### [What is required]
Search the data for the string "linejoin" and gather each line it is in.
=== Data section ===
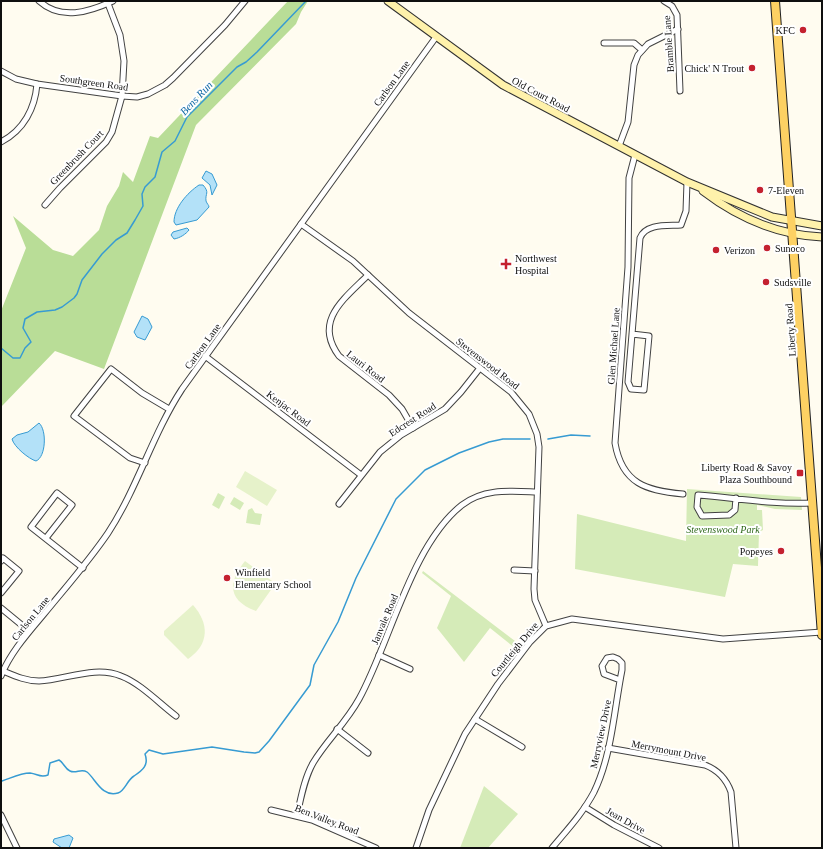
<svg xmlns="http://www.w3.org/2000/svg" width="823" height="849" viewBox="0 0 823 849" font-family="Georgia,serif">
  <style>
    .green { fill: #d5ebb8 }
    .forest { fill: #b9dd97 }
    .pitch { fill: #e6f2ca }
    .water { fill: #b3e1f8; stroke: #379bd2 }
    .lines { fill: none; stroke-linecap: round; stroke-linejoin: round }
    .stream { stroke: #379bd2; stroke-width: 1.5 }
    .street-casing { stroke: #424242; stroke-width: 7 }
    .secondary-casing { stroke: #313131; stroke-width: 9 }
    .primary-casing { stroke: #202020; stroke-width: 10 }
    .street { stroke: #fff; stroke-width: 5 }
    .secondary { stroke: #fff2ab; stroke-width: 7 }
    .primary { stroke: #fdd163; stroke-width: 8 }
    .poi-dot { fill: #c4212f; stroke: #fff; stroke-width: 1.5 }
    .labels { text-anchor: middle; stroke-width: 4; stroke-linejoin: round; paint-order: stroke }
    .poi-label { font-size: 10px; fill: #0f0f0f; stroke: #fff; text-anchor: start }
    .street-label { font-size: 10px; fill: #0f0f0f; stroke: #fff }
    .park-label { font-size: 10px; font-style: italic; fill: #2f691c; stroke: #fff }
    .water-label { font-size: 11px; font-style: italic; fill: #136ba6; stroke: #fff }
  </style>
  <rect width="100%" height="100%" fill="#fffcf0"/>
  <g class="green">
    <polygon points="687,489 801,497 802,510 775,509 757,505 757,510 762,510 763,530 759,532 758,566 733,564 725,597 575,569 577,514 686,541"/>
    <polygon points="218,493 225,497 219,509 212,505"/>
    <polygon points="234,497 244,503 240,510 230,504"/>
    <polygon points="252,508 255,513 262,514 260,525 246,523 248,510"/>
    <polygon points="423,571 519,644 515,648 490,628 464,662 437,628 451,596 422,573"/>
    <polygon points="484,786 518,814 488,848 460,848"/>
  </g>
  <polygon class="forest" points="288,1 308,1 301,12 296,24 196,125 104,369 55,351 1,407 1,311 26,248 13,216 53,250 73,256 99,230 107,206 119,186 123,172 133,182 150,136 158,138"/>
  <g class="pitch">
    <polygon points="245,471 277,490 267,506 236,487"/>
    <path d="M 245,561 L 272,581 L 273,587 L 256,611 C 227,600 228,582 245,561 Z"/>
    <path d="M 193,605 C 209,623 210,644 188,659 L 164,635 L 164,631 Z"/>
  </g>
  <g class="water">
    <polygon points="206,171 212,174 217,185 212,195 210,185 202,178"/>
    <path d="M 199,185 L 203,185 C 210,193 205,193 206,201 C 207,204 209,205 209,207 L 197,220 L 176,225 L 174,222 C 174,208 187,193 199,185 Z"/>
    <path d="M 187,228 L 189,230 C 186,234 180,238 174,239 L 171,235 L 173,232 Z"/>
    <polygon points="142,316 148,319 152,327 145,340 137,337 134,332"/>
    <path d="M 39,423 C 47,430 46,457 36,461 C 29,459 14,447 12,439 L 17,435 L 28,432 Z"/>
    <polygon points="69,835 73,838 69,848 62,848 53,842 54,839"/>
  </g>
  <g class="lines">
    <g class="stream">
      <polyline points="1,348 13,358 20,358 25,348 31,342 23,328 25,319 37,312 55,310 62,307 74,298 77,294 82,280 102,254 116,240 127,233 135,220 143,206 142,194 145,187 155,177 162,152 175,141 187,117 237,67 246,62 257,52 306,1"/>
      <polyline points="548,439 571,435 590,436"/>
      <path d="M 2,781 C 11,778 21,773 30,773 C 38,774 40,778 48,775 L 50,763 L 59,760 C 64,763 65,769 70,771 C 76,774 81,768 87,772 C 95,778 102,798 118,793 C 125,791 127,780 134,776 C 143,770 149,765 145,754 L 149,750 L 163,754 L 212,747 L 244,752 L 255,753 L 259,752 L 269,741 L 310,685 L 314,665 L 338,622 L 356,578 L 396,499 L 425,470 L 459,453 L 489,442 L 503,439 L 530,439"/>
    </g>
    <defs>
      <g id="street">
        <path d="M 39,1 C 61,21 89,12 113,1"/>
        <polyline points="664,1 672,6 677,15 680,91"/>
        <polyline points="604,43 634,43 642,50"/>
        <polyline points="1,71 16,79 37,84 122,96 137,97 148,94 165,85 173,78 225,25 245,1"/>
        <path d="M 1,142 C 24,130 35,108 37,84"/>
        <polyline points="619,146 628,122 634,65 638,55 648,44 678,29"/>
        <path d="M 635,155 L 629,178 L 628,267 L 615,443 C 622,484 647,491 683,494"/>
        <polyline points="45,205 60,188 106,142 112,132 122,96 124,61 120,35 107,1"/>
        <polyline points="301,224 353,261 409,313 511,392 529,414 537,434 539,447 534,589 535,600 546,626"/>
        <path d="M 368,275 C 344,299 313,321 339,356 L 389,395 L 402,409 L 413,428"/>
        <path d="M 632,334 L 649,336 L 644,390 L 631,389 L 628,382 L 640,238 C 646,223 668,226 681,225 L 686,211 L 687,182"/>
        <polyline points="205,356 361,475"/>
        <polyline points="145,463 130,458 74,416 111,369 142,393 169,409"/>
        <path d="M 736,498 L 735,510 L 729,515 L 702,516 L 697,507 L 698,495 C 736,498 774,505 812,503"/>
        <polyline points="339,504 380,452 401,435 445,409 461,392 480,368"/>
        <polyline points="46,538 72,505 57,493 31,527 83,568"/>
        <polyline points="1,561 3,558 19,571 1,593"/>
        <polyline points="514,570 535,571"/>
        <polyline points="1,608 29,631"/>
        <polyline points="379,655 410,669"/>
        <path d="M 3,671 C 15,676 26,681 39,681 C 65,680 95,665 121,676 C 140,683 160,704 176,716"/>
        <path d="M 1,676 C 10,653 28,633 44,614 C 66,587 89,561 108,533 C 138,487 152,435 182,389 L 436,37"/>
        <polyline points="475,719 522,747"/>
        <polyline points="337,729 368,753"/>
        <path d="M 608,748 L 705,765 C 718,770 726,778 731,792 L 736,848"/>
        <polyline points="585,807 614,825 659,848"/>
        <polyline points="271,810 312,820 376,848"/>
        <polyline points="1,815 17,848"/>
        <path d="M 297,815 C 301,798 304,779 313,763 C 326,741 346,723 359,699 C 390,643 411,545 462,505 C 484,488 511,491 537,492"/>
        <polyline points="416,848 429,810 465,734 498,684 530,642 546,626 572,619 723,639 822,632"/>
        <path d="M 552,848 C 567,830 583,813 594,792 C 612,755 614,710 622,670 L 622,663 L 618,659 L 613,657 L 607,658 L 602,666 L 604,674 L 620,680"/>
      </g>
      <g id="secondary">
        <polyline points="388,1 503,85 687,182 772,217 822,226"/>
        <path d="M 703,191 C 737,217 778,235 822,237"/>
      </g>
      <polyline id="primary" points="775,1 822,635"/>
    </defs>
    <use href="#street" class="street-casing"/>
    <use href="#secondary" class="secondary-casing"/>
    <use href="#primary" class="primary-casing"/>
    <use href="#street" class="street"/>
    <use href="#secondary" class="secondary"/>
    <use href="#primary" class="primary"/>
  </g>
  <g class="poi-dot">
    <circle cx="803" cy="30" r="4"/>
    <circle cx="752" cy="68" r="4"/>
    <circle cx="760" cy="190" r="4"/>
    <circle cx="767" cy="248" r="4"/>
    <circle cx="716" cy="250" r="4"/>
    <path d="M504 258h4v4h4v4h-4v4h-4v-4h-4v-4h4z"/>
    <circle cx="766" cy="282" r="4"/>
    <rect x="796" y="469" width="8" height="8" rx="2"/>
    <circle cx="781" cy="551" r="4"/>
    <circle cx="227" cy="578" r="4"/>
  </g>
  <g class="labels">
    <g class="poi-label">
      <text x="795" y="34" text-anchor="end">KFC</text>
      <text x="744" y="72" text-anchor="end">Chick' N Trout</text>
      <text x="768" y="194">7-Eleven</text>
      <text x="775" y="252">Sunoco</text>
      <text x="724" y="254">Verizon</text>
      <text x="515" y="262">Northwest<tspan x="515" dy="12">Hospital</tspan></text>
      <text x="774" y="286">Sudsville</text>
      <text x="792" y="471" text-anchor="end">Liberty Road &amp; Savoy<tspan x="792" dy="12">Plaza Southbound</tspan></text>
      <text x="773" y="555" text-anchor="end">Popeyes</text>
      <text x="235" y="576">Winfield<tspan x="235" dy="12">Elementary School</tspan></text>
    </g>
    <g class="street-label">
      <text transform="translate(668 44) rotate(-94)" y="4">Bramble Lane</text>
      <text transform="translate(94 82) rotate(8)" y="4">Southgreen Road</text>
      <text transform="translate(391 83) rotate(-54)" y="4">Carlson Lane</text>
      <text transform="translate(541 94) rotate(28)" y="4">Old Court Road</text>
      <text transform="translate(76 157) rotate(-46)" y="4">Greenbrush Court</text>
      <text transform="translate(790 330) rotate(-94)" y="4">Liberty Road</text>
      <text transform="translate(202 346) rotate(-54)" y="4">Carlson Lane</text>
      <text transform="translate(613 346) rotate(-86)" y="4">Glen Michael Lane</text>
      <text transform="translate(488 363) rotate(38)" y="4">Stevenswood Road</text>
      <text transform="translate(366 366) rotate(38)" y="4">Lauri Road</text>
      <text transform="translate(289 408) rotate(37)" y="4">Kenjac Road</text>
      <text transform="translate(412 419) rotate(-33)" y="4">Edcrest Road</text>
      <text transform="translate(30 618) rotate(-51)" y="4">Carlson Lane</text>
      <text transform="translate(384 619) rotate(-67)" y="4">Janvale Road</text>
      <text transform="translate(514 649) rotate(-50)" y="4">Courtleigh Drive</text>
      <text transform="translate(600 734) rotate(-78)" y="4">Merryview Drive</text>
      <text transform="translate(669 750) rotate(11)" y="4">Merrymount Drive</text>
      <text transform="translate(327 819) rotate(21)" y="4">Ben Valley Road</text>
      <text transform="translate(626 820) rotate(29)" y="4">Jean Drive</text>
    </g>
    <g class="park-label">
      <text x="723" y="533">Stevenswood Park</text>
    </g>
    <g class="water-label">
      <text transform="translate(196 98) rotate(-47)" y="4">Bens Run</text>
    </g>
  </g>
  <rect width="823" height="849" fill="none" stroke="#0f0f0f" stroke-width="4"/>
</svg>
===
### [Written answer]
    .lines { fill: none; stroke-linecap: round; stroke-linejoin: round }
    .labels { text-anchor: middle; stroke-width: 4; stroke-linejoin: round; paint-order: stroke }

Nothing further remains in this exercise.